_Work request_
Every line of the material below should be retyped exactly.

_Data for the task_
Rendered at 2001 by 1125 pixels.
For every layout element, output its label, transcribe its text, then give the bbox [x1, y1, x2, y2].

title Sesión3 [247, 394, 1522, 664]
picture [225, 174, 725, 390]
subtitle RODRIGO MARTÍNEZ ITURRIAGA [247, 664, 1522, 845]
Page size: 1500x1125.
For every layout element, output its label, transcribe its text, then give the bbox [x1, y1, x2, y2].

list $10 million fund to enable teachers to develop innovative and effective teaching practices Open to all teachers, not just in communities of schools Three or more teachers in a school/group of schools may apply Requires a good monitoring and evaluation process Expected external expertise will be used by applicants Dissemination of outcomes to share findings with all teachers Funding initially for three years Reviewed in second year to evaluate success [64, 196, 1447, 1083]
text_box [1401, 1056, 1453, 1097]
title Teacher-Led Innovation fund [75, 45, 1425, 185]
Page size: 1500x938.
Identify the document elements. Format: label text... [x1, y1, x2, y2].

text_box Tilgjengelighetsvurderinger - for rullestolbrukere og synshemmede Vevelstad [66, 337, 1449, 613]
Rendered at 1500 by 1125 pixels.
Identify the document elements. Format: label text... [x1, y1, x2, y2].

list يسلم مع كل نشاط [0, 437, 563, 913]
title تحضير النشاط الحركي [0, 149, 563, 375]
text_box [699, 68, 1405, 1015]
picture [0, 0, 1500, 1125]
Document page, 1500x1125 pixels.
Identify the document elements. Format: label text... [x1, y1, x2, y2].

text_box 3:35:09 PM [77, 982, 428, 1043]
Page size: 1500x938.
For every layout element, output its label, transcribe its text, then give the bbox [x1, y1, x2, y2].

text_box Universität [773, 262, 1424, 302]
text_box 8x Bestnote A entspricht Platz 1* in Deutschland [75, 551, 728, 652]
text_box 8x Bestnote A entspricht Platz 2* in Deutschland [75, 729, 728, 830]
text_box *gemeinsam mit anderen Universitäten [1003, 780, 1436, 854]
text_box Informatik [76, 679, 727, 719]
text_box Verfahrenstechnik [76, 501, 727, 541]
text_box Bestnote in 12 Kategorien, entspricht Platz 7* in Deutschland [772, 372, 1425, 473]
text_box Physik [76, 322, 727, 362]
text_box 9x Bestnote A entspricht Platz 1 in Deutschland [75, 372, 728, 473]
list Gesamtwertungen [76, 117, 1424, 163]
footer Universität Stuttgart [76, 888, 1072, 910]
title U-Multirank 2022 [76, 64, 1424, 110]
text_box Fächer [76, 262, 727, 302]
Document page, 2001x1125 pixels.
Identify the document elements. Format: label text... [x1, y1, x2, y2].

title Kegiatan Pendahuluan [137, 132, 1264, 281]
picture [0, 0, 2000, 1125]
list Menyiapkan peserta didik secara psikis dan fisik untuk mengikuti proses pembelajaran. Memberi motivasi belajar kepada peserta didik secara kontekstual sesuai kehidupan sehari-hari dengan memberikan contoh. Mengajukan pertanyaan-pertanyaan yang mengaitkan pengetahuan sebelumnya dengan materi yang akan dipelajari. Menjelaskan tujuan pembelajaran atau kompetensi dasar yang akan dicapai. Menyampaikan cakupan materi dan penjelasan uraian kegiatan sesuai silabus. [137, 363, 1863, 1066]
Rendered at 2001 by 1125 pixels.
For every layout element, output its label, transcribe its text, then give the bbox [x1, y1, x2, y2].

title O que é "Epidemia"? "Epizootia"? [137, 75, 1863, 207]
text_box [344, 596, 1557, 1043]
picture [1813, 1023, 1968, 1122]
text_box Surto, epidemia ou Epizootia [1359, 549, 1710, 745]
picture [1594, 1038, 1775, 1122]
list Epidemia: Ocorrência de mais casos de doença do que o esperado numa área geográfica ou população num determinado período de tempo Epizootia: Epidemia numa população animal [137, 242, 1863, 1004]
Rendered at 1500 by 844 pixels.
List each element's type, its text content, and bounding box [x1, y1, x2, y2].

_Answer to this exercise_
Rendered at 2001 by 1125 pixels.
For every layout element, output its label, transcribe its text, then give the bbox [x1, y1, x2, y2].

title Sesión3 [247, 394, 1522, 664]
picture [225, 174, 725, 390]
subtitle RODRIGO MARTÍNEZ ITURRIAGA [247, 664, 1522, 845]
Page size: 1500x1125.
For every layout element, output its label, transcribe its text, then give the bbox [x1, y1, x2, y2].

list $10 million fund to enable teachers to develop innovative and effective teaching practices Open to all teachers, not just in communities of schools Three or more teachers in a school/group of schools may apply Requires a good monitoring and evaluation process Expected external expertise will be used by applicants Dissemination of outcomes to share findings with all teachers Funding initially for three years Reviewed in second year to evaluate success [64, 196, 1447, 1083]
text_box [1401, 1056, 1453, 1097]
title Teacher-Led Innovation fund [75, 45, 1425, 185]
Page size: 1500x938.
Identify the document elements. Format: label text... [x1, y1, x2, y2].

text_box Tilgjengelighetsvurderinger - for rullestolbrukere og synshemmede Vevelstad [66, 337, 1449, 613]
Rendered at 1500 by 1125 pixels.
Identify the document elements. Format: label text... [x1, y1, x2, y2].

list يسلم مع كل نشاط [0, 437, 563, 913]
title تحضير النشاط الحركي [0, 149, 563, 375]
text_box [699, 68, 1405, 1015]
picture [0, 0, 1500, 1125]
Document page, 1500x1125 pixels.
Identify the document elements. Format: label text... [x1, y1, x2, y2].

text_box 3:35:09 PM [77, 982, 428, 1043]
Page size: 1500x938.
For every layout element, output its label, transcribe its text, then give the bbox [x1, y1, x2, y2].

text_box Universität [773, 262, 1424, 302]
text_box 8x Bestnote A entspricht Platz 1* in Deutschland [75, 551, 728, 652]
text_box 8x Bestnote A entspricht Platz 2* in Deutschland [75, 729, 728, 830]
text_box *gemeinsam mit anderen Universitäten [1003, 780, 1436, 854]
text_box Informatik [76, 679, 727, 719]
text_box Verfahrenstechnik [76, 501, 727, 541]
text_box Bestnote in 12 Kategorien, entspricht Platz 7* in Deutschland [772, 372, 1425, 473]
text_box Physik [76, 322, 727, 362]
text_box 9x Bestnote A entspricht Platz 1 in Deutschland [75, 372, 728, 473]
list Gesamtwertungen [76, 117, 1424, 163]
footer Universität Stuttgart [76, 888, 1072, 910]
title U-Multirank 2022 [76, 64, 1424, 110]
text_box Fächer [76, 262, 727, 302]
Document page, 2001x1125 pixels.
Identify the document elements. Format: label text... [x1, y1, x2, y2].

title Kegiatan Pendahuluan [137, 132, 1264, 281]
picture [0, 0, 2000, 1125]
list Menyiapkan peserta didik secara psikis dan fisik untuk mengikuti proses pembelajaran. Memberi motivasi belajar kepada peserta didik secara kontekstual sesuai kehidupan sehari-hari dengan memberikan contoh. Mengajukan pertanyaan-pertanyaan yang mengaitkan pengetahuan sebelumnya dengan materi yang akan dipelajari. Menjelaskan tujuan pembelajaran atau kompetensi dasar yang akan dicapai. Menyampaikan cakupan materi dan penjelasan uraian kegiatan sesuai silabus. [137, 363, 1863, 1066]
Rendered at 2001 by 1125 pixels.
For every layout element, output its label, transcribe its text, then give the bbox [x1, y1, x2, y2].

title O que é "Epidemia"? "Epizootia"? [137, 75, 1863, 207]
text_box [344, 596, 1557, 1043]
picture [1813, 1023, 1968, 1122]
text_box Surto, epidemia ou Epizootia [1359, 549, 1710, 745]
picture [1594, 1038, 1775, 1122]
list Epidemia: Ocorrência de mais casos de doença do que o esperado numa área geográfica ou população num determinado período de tempo Epizootia: Epidemia numa população animal [137, 242, 1863, 1004]
Rendered at 1500 by 844 pixels.
List each element's type, its text content, and bounding box [x1, y1, x2, y2].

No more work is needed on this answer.